:: The task ::
For this exercise, repeat the records below exactly and omit every picture.

Provided entries below:

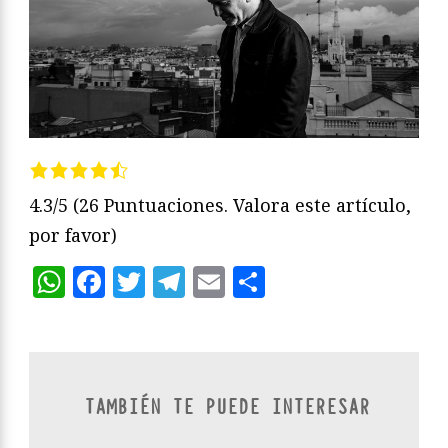
4.3/5
(26 Puntuaciones. Valora este artículo,
por favor)
WhatsApp
Facebook
Twitter
Telegram
Email
Compartir
TAMBIÉN TE PUEDE INTERESAR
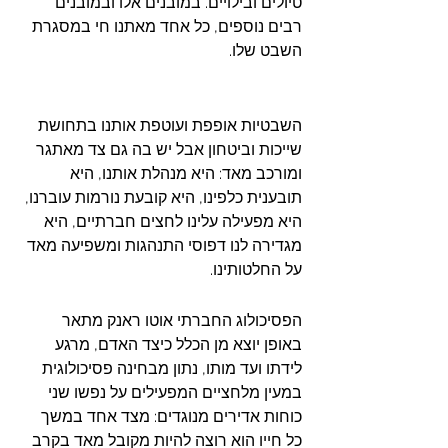
טיולים ובילויים. במובנים אלו ובמובנים 
רבים נוספים, כל אחד מאתנו חי במסגרת 
השבט שלו.
השבטיות אופפת ועוטפת אותנו בתחושת 
שייכות וביטחון אבל יש בה גם צד מאתגר 
ומורכב מאד: היא מנהלת אותנו, היא 
תובענית כלפינו, היא קובעת נורמות עוברנו, 
היא מפעילה עלינו לחצים חברתיים, היא 
מגדירה לנו דפוסי התנהגות ומשפיעה מאד 
על החלטותינו.
הפסיכולוג החברתי אוטו ראנק מתאר 
באופן יוצא מן הכלל כיצד האדם, מרגע 
לידתו ועד מותו, נתון מבחינה פסיכולוגית 
במעין מלחציים המפעילים על נפשו שני 
כוחות אדירים מנוגדים: מצד אחד במשך 
כל חייו הוא רוצה להיות מקובל מאד בקרב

End of Provided entries.

:: Task response ::
4.3/5
(26 Puntuaciones. Valora este artículo,
por favor)
WhatsApp
Facebook
Twitter
Telegram
Email
Compartir
TAMBIÉN TE PUEDE INTERESAR
טיולים ובילויים. במובנים אלו ובמובנים 
רבים נוספים, כל אחד מאתנו חי במסגרת 
השבט שלו.
השבטיות אופפת ועוטפת אותנו בתחושת 
שייכות וביטחון אבל יש בה גם צד מאתגר 
ומורכב מאד: היא מנהלת אותנו, היא 
תובענית כלפינו, היא קובעת נורמות עוברנו, 
היא מפעילה עלינו לחצים חברתיים, היא 
מגדירה לנו דפוסי התנהגות ומשפיעה מאד 
על החלטותינו.
הפסיכולוג החברתי אוטו ראנק מתאר 
באופן יוצא מן הכלל כיצד האדם, מרגע 
לידתו ועד מותו, נתון מבחינה פסיכולוגית 
במעין מלחציים המפעילים על נפשו שני 
כוחות אדירים מנוגדים: מצד אחד במשך 
כל חייו הוא רוצה להיות מקובל מאד בקרב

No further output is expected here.